Create synthetic network traffic
Another approach in network traffic testing is to use dedicated and purpose-built traffic generation hardware from vendors, such as Gigamon or Ixia, to create network traffic while simultaneously monitoring the network at various points. Engineers can monitor the network using software such as Kentik, PRTG, Splunk or Wireshark, to name a few, and can gather traffic in a variety of ways, including port mirroring or dedicated hardware taps.
The challenge with synthetic traffic is that, if done incorrectly, it's easy to overwhelm the network with artificial traffic and crowd out or seriously degrade legitimate business traffic. The key is to perform testing during dedicated outage windows or in a less obtrusive manner by padding existing traffic up to within the reasonable headroom of the network's capacity. Engineers can, of course, monitor traffic regardless of whether they use synthetic traffic generation.
Test wireless traffic
Much of the access layer these days is wireless in one form or another. Testing wireless traffic requires a similar approach as above, but with different tools. One key measurement of wireless accessibility is whether users have adequate coverage -- i.e., they can get on the network -- wherever they are trying to work from.
Ubiquitous coverage within a designated office space should be the minimum benchmark. But, all too often, teams perform site surveys upon installation of the wireless infrastructure and then leave it alone through changing times, technologies and paradigms. People and furniture are moved, interfering equipment is introduced -- such as microwaves -- and, over time, the experience is noticeably degraded. It's not necessary to run continuous surveys of the wireless environment, but surveys should be put in a regular rotation of maintenance. Don't just set it and forget it.
Check backup power systems
One key aspect of network testing that is constantly overlooked is testing the backup power system. Batteries in uninterruptible power supply units should be tested and replaced regularly. A and B power banks should be switched off both independently as well as simultaneously. Testing failover between the two banks as well as the generator transfer switch should be done once a year, at minimum, preferably before storm season.

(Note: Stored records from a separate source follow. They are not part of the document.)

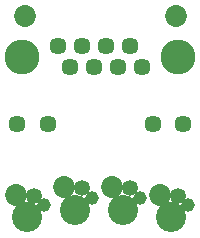
<source format=gbr>
G04 start of page 8 for group -4063 idx -4063 *
G04 Title: (unknown), componentmask *
G04 Creator: pcb 4.2.0 *
G04 CreationDate: Sun Aug 30 22:39:59 2020 UTC *
G04 For: commonadmin *
G04 Format: Gerber/RS-274X *
G04 PCB-Dimensions (mil): 1000.00 1250.00 *
G04 PCB-Coordinate-Origin: lower left *
%MOIN*%
%FSLAX25Y25*%
%LNTOPMASK*%
%ADD86C,0.0454*%
%ADD85C,0.0532*%
%ADD84C,0.1005*%
%ADD83C,0.0572*%
%ADD82C,0.1162*%
%ADD81C,0.0729*%
G54D81*X33925Y41480D03*
X20787Y98504D03*
G54D82*X20000Y85000D03*
G54D83*X31929Y88543D03*
X18425Y62520D03*
X28465D03*
X63504D03*
X73543D03*
G54D81*X71181Y98504D03*
G54D82*X71969Y85000D03*
G54D83*X47992Y88543D03*
X56024D03*
X39961D03*
X43976Y81457D03*
X35945D03*
X52008D03*
X60039D03*
G54D84*X69469Y31500D03*
G54D81*X65925Y38980D03*
G54D85*X71831Y38587D03*
G54D84*X53469Y34000D03*
G54D81*X49925Y41480D03*
G54D85*X55831Y41087D03*
G54D86*X59374Y37937D03*
X75374Y35437D03*
G54D84*X37469Y34000D03*
X21469Y31500D03*
G54D81*X17925Y38980D03*
G54D85*X23831Y38587D03*
G54D86*X27374Y35437D03*
G54D85*X39831Y41087D03*
G54D86*X43374Y37937D03*
M02*

</source>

Monitor protocol redundancies and recovery strategies
Countless other examples of network testing are available, but it would take too long to list them all. However, engineers should regularly monitor and test any and all network protocol redundancies. Routing protocol failover, intelligent fabric failure to a fall-through spanning tree protocol configuration, and A/B port channel configurations to servers should all be tested on a recurring cycle.

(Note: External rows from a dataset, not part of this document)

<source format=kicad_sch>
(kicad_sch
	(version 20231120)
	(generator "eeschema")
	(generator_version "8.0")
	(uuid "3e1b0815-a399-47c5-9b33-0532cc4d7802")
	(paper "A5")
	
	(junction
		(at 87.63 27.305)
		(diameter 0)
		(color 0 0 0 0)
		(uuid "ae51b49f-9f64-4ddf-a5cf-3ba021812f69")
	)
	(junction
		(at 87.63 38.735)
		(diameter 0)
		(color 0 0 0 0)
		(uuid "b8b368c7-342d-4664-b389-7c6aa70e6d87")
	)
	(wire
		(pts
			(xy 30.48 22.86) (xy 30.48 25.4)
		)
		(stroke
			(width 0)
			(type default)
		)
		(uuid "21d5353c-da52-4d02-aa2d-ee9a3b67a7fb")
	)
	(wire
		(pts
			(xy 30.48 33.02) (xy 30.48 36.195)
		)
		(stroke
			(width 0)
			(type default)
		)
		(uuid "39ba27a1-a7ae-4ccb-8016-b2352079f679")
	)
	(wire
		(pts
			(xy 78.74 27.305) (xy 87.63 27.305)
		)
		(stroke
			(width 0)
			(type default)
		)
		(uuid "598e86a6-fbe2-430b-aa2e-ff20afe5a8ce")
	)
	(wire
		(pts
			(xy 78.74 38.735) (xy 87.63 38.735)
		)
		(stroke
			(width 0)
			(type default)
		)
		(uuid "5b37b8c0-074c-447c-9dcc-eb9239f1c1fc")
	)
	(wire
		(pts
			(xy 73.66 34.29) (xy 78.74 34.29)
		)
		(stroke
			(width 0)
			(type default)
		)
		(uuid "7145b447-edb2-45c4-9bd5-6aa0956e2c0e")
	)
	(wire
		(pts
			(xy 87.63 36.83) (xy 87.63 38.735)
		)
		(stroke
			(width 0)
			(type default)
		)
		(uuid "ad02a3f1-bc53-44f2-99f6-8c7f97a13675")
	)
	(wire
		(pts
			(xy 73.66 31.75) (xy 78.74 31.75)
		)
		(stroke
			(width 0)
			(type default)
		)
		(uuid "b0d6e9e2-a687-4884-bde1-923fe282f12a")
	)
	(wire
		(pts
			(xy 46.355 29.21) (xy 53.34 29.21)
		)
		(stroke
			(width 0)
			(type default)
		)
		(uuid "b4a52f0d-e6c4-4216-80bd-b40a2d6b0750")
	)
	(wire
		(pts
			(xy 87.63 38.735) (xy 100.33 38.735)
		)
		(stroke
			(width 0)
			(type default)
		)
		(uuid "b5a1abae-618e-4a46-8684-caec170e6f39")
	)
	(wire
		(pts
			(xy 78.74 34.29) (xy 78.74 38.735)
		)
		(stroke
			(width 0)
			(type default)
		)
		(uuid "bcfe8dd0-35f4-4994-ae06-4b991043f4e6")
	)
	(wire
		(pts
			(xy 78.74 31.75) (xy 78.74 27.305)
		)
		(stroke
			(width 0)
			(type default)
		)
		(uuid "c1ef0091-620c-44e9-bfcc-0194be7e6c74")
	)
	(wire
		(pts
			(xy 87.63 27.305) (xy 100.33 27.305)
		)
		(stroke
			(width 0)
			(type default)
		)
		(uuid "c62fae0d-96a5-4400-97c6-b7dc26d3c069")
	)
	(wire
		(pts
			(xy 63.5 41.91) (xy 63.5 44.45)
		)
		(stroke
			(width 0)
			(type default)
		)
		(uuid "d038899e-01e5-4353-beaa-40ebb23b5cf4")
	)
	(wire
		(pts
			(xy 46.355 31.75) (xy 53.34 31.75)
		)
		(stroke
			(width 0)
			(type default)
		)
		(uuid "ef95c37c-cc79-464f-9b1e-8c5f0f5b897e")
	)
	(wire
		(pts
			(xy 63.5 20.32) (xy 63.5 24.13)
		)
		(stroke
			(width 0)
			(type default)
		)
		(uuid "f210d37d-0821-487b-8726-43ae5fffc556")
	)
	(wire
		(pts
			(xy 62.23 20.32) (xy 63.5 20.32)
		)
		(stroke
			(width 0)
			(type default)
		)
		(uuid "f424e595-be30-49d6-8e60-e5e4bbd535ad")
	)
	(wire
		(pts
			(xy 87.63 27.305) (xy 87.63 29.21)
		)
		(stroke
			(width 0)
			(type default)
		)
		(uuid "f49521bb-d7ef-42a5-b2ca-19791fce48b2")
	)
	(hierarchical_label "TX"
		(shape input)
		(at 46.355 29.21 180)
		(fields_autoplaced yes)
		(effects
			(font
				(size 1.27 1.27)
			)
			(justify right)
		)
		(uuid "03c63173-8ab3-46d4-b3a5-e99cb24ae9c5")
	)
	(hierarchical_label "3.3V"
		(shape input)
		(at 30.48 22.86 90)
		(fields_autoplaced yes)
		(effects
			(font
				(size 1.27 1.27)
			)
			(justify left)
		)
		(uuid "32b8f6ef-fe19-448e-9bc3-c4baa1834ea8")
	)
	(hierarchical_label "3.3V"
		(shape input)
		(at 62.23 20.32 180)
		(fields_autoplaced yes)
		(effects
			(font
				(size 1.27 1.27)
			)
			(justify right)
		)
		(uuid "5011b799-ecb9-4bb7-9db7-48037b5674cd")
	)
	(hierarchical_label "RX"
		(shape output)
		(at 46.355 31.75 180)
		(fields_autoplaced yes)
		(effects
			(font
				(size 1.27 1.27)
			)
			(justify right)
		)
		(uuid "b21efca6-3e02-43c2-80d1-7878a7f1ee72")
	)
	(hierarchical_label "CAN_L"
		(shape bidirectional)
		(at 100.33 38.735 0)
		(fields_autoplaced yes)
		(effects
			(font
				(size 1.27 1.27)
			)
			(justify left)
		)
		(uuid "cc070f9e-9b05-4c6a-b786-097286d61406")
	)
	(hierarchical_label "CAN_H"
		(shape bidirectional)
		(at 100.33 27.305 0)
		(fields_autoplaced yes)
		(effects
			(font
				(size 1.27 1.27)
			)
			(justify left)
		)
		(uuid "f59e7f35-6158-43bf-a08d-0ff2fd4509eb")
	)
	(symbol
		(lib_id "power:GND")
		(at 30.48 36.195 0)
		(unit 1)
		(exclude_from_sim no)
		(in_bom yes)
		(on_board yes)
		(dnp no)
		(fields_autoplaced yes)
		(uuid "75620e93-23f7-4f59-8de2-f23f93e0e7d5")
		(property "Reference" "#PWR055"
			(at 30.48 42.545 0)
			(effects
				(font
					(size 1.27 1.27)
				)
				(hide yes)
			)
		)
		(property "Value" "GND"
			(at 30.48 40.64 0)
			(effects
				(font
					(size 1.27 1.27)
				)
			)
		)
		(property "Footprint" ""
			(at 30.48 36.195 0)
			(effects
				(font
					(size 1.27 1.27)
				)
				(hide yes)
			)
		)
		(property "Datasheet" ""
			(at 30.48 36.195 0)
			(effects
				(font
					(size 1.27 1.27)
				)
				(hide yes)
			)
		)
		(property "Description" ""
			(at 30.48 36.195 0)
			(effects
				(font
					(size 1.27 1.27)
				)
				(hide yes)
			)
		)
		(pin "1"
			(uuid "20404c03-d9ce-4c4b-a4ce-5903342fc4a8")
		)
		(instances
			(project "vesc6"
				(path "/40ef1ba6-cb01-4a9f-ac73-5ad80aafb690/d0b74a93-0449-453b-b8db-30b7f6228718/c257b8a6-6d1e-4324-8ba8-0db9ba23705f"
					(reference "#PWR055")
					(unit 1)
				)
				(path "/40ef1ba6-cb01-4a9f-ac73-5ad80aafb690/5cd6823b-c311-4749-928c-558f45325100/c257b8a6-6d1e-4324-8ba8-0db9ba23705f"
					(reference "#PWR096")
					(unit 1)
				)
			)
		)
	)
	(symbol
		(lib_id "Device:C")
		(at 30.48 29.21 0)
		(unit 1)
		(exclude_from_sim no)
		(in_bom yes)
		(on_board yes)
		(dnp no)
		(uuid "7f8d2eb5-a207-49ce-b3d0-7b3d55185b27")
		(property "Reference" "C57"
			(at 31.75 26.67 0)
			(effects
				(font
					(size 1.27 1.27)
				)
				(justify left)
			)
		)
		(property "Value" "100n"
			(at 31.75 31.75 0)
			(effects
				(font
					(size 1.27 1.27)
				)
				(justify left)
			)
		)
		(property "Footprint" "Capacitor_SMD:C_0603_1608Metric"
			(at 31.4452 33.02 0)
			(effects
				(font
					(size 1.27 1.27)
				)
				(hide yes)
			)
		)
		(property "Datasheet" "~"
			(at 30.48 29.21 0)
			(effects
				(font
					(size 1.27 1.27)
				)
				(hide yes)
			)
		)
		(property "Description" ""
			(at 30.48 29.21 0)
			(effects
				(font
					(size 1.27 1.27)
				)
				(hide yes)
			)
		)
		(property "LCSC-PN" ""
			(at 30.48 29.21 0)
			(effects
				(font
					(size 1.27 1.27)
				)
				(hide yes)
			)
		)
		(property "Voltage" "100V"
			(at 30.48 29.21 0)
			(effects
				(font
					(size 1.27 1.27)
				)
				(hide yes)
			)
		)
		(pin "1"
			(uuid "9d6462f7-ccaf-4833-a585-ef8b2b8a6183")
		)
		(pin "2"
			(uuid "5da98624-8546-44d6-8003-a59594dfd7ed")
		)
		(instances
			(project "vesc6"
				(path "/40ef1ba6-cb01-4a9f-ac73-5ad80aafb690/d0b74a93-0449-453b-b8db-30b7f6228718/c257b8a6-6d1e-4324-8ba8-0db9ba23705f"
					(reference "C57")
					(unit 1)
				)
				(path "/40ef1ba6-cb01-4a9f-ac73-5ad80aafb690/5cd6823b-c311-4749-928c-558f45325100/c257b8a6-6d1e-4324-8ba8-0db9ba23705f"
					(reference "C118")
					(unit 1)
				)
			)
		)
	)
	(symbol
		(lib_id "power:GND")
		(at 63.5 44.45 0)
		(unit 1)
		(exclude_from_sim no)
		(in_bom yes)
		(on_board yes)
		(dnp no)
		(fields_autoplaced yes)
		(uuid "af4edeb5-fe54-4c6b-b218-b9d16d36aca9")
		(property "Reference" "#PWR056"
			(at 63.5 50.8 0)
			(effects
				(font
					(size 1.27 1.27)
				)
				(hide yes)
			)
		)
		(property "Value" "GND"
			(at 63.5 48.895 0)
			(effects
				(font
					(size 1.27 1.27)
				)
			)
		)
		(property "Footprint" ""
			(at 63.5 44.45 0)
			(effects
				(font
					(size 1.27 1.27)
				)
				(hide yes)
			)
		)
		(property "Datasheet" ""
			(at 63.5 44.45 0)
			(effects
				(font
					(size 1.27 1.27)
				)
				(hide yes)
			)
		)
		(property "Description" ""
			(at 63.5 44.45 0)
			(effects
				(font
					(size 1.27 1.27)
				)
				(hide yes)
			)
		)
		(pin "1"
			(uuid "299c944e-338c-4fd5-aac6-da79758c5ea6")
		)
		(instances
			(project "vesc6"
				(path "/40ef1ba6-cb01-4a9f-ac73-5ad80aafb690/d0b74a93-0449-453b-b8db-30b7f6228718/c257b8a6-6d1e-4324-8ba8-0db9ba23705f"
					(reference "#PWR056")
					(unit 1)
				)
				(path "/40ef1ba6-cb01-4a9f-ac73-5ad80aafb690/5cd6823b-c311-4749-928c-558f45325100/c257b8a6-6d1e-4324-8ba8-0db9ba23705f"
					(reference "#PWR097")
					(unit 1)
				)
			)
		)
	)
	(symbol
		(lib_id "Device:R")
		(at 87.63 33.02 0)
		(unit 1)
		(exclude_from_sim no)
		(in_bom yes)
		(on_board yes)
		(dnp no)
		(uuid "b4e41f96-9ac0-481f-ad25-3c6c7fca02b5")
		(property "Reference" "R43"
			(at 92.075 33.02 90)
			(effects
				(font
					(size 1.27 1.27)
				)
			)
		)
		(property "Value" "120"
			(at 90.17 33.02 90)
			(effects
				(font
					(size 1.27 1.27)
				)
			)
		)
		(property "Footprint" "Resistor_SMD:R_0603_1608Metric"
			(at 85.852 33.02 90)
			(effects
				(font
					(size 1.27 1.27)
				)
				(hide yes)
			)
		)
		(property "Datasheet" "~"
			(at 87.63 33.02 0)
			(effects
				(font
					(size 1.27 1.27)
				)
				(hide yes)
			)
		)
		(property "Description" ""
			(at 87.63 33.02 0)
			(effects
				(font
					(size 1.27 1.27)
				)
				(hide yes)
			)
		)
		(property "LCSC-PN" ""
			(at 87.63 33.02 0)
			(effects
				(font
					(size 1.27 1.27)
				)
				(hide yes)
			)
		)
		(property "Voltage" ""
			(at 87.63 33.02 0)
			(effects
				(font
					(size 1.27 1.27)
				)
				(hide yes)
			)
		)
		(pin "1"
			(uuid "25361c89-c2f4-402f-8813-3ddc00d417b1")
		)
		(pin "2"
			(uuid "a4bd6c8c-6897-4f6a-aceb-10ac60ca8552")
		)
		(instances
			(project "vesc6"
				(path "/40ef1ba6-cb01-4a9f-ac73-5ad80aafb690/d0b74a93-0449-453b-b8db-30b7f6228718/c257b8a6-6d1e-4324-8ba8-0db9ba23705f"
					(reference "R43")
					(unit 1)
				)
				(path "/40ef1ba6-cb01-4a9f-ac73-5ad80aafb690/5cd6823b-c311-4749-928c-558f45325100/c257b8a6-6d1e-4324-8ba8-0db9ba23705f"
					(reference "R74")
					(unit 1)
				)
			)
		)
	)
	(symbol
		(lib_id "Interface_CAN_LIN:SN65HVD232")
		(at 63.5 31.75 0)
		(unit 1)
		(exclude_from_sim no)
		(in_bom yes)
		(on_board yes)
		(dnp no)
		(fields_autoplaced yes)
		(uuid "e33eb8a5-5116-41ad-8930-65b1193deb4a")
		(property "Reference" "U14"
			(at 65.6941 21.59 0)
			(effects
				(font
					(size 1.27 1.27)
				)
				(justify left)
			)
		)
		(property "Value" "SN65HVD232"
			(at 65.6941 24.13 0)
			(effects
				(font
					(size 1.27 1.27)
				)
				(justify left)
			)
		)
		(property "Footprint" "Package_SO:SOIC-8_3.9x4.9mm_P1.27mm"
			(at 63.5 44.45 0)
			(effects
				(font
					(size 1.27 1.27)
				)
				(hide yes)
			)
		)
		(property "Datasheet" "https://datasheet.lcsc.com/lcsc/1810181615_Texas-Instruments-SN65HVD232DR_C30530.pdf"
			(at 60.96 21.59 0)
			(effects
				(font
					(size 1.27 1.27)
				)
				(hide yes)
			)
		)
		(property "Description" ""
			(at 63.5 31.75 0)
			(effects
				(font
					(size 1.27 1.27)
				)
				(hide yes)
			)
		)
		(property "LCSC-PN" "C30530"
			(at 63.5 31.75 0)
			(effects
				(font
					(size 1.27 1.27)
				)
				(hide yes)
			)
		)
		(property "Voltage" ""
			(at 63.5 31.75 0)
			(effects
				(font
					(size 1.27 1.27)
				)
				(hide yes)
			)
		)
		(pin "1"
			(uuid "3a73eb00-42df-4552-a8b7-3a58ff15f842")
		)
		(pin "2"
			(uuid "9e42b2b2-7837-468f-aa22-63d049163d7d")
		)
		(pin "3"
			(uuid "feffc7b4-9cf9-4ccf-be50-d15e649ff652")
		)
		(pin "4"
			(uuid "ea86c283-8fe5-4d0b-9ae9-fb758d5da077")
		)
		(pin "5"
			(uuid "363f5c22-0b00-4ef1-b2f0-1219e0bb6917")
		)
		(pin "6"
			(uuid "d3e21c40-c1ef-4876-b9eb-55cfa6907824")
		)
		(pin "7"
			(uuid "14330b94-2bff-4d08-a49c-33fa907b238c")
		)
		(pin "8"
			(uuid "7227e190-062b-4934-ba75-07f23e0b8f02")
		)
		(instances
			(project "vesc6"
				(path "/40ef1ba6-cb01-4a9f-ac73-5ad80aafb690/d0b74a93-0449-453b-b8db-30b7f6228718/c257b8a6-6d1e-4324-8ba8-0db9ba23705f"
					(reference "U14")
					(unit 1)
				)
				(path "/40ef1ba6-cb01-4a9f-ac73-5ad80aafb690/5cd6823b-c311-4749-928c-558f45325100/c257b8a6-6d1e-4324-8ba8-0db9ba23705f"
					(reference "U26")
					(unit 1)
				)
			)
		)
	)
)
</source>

Also, this should be self-evident, but it's key to test backup and recovery strategies. Server and network equipment backups are fine, but it's more than inconvenient when teams can't recover from the mediums upon which they store the backups.
The length of the list of items we need to think about when it comes to network health checks is staggeringly long, and it's easy to overlook certain aspects of it. Teams overlook items at their own risk, however, as the components they haven't tested are the ones that most often fail -- the things that shouldn't ever fail and we know always work are the first to go. Network engineers can protect themselves and their businesses by coming up with a comprehensive test plan now. Write it down, execute it regularly and mitigate as much risk as possible.